先程までのテンションとは裏腹に、結衣は憎悪に満ちた目つきで俺を睨みつけてくる。

あれ?そんなつもりじゃ……


「ほ、ほら。皆で遊んだ方が楽しいだろ?だから葵ちゃんも一緒にと」


「私と居ても楽しくない……と?」


え、え!?カバーするつもりが見事墓穴った感が……。

そう言い放った結衣は枕片手に、しかもチャックの部分向けて振りかぶって――もう俺にはどうすることも出来ないか。

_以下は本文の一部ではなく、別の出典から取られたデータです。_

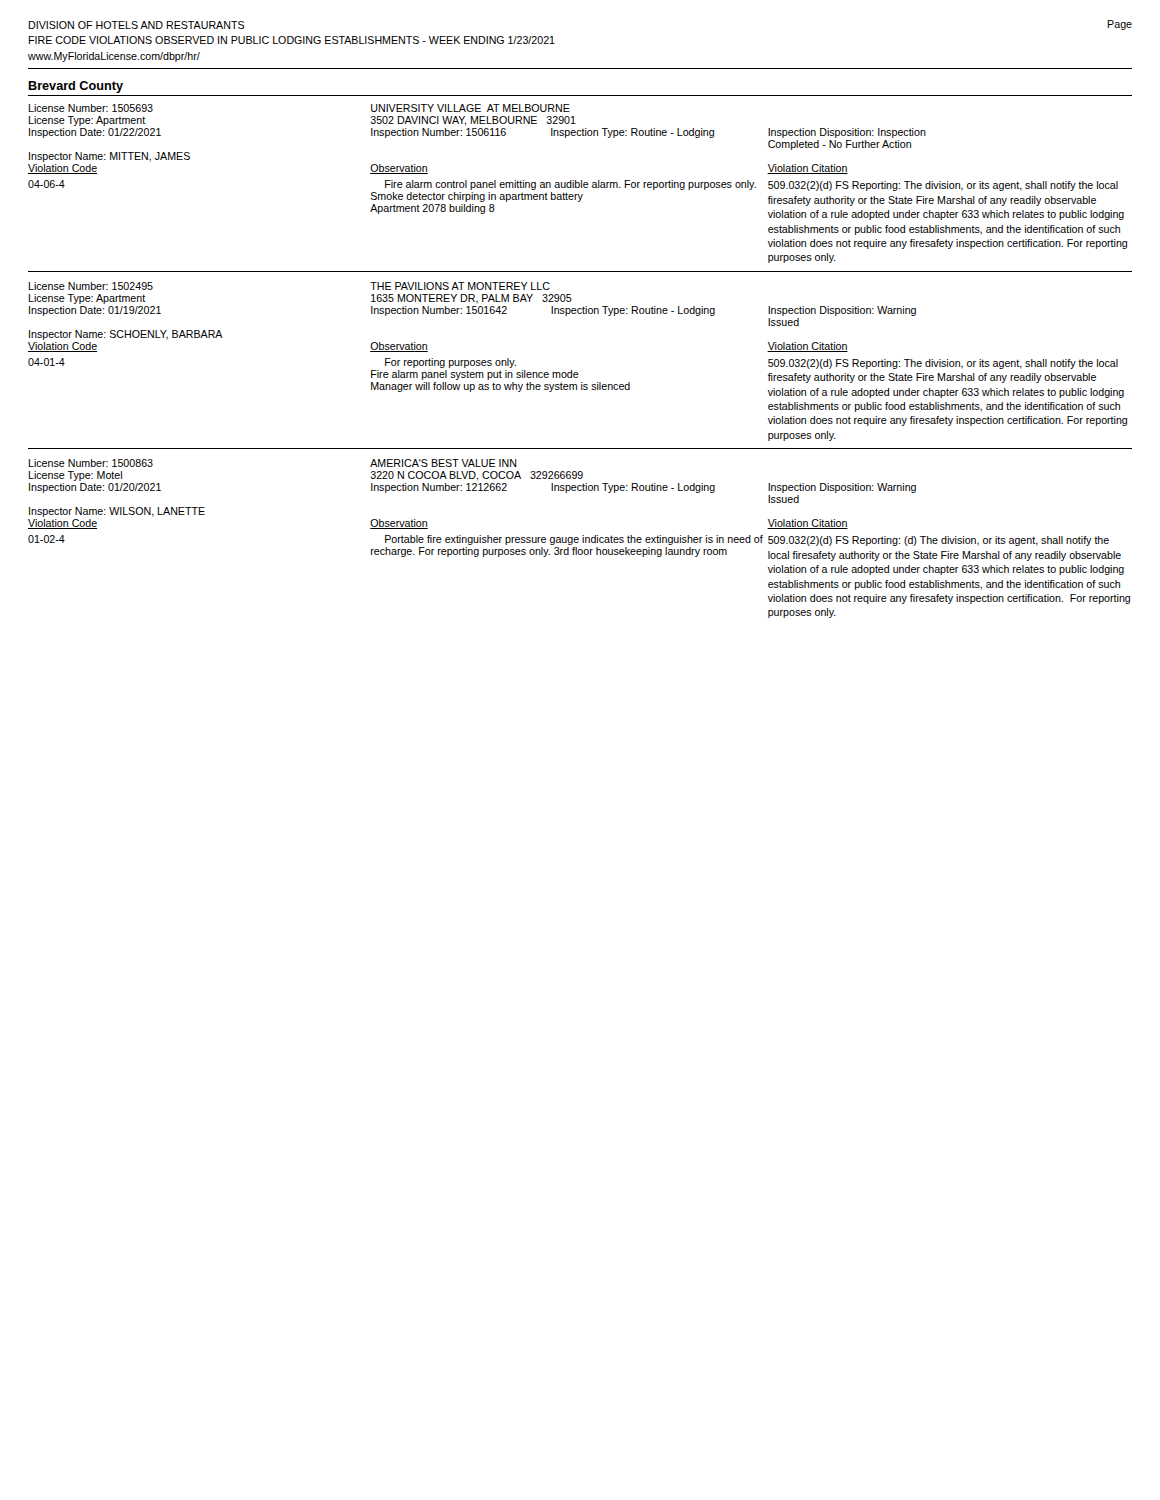Page
DIVISION OF HOTELS AND RESTAURANTS
FIRE CODE VIOLATIONS OBSERVED IN PUBLIC LODGING ESTABLISHMENTS - WEEK ENDING 1/23/2021
www.MyFloridaLicense.com/dbpr/hr/
Brevard County
| License Number: 1505693 | UNIVERSITY VILLAGE AT MELBOURNE |
| License Type: Apartment | 3502 DAVINCI WAY, MELBOURNE 32901 |
| Inspection Date: 01/22/2021 | Inspection Number: 1506116 | Inspection Type: Routine - Lodging | Inspection Disposition: Inspection Completed - No Further Action |
| Inspector Name: MITTEN, JAMES | |
| Violation Code | Observation | Violation Citation |
| 04-06-4 | Fire alarm control panel emitting an audible alarm. For reporting purposes only. Smoke detector chirping in apartment battery Apartment 2078 building 8 | 509.032(2)(d) FS Reporting: The division, or its agent, shall notify the local firesafety authority or the State Fire Marshal of any readily observable violation of a rule adopted under chapter 633 which relates to public lodging establishments or public food establishments, and the identification of such violation does not require any firesafety inspection certification. For reporting purposes only. |
| License Number: 1502495 | THE PAVILIONS AT MONTEREY LLC |
| License Type: Apartment | 1635 MONTEREY DR, PALM BAY 32905 |
| Inspection Date: 01/19/2021 | Inspection Number: 1501642 | Inspection Type: Routine - Lodging | Inspection Disposition: Warning Issued |
| Inspector Name: SCHOENLY, BARBARA | |
| Violation Code | Observation | Violation Citation |
| 04-01-4 | For reporting purposes only. Fire alarm panel system put in silence mode Manager will follow up as to why the system is silenced | 509.032(2)(d) FS Reporting: The division, or its agent, shall notify the local firesafety authority or the State Fire Marshal of any readily observable violation of a rule adopted under chapter 633 which relates to public lodging establishments or public food establishments, and the identification of such violation does not require any firesafety inspection certification. For reporting purposes only. |
| License Number: 1500863 | AMERICA'S BEST VALUE INN |
| License Type: Motel | 3220 N COCOA BLVD, COCOA 329266699 |
| Inspection Date: 01/20/2021 | Inspection Number: 1212662 | Inspection Type: Routine - Lodging | Inspection Disposition: Warning Issued |
| Inspector Name: WILSON, LANETTE | |
| Violation Code | Observation | Violation Citation |
| 01-02-4 | Portable fire extinguisher pressure gauge indicates the extinguisher is in need of recharge. For reporting purposes only. 3rd floor housekeeping laundry room | 509.032(2)(d) FS Reporting: (d) The division, or its agent, shall notify the local firesafety authority or the State Fire Marshal of any readily observable violation of a rule adopted under chapter 633 which relates to public lodging establishments or public food establishments, and the identification of such violation does not require any firesafety inspection certification. For reporting purposes only. |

昼の「あとで痛い目に合わせてやる」の意味がようやく分かった気がする。



グッバイマイライフ。





「それじゃ龍也、また明日ねー」


「……おう」


あれから結構叩かれ――結衣はスッキリしただろうが、俺は体中が痛くなった。

よく痛みが快感に変わると聞くが俺には解せないな。

俺の場合は快感というよりも屈辱に近かったし……まるで恩を仇で返された気分だ。


「あれ?結衣ちゃんもう帰っちゃったの?」


「はぁ……暴れて疲れたんだろ。俺だって相手するの疲れた」


「おやおや~?暴れたって何をしてかしら~?詳しくお聞かせ頂戴」


枕で叩かれてました、と言った所で俺は即変態扱いされるだろう。

生憎だが俺はMではない。


「姉ちゃんが想像してるよりも酷だから聞かない方がいいと思うよ」


「まさか、あなた達はそれ程激しいことを!?こうやって弟は大人の階段を登るのでした……」


いや、あれは下手したら登るべき階段を間違えるな。

てか姉ちゃんは一体何を想像してるんだよ……。


「全然違うって!そんなに聞きたかったら結衣に聞けば?」


「むぅ、たっつんのケチ!」


あー、結衣に聞いた所で俺のM疑惑が浮上するだけか……って、ちょい待て。

たっつんって誰だ。たっつんって。

「むぅ」は可愛いから許すが、たっつんは初めて呼ばれたぞ。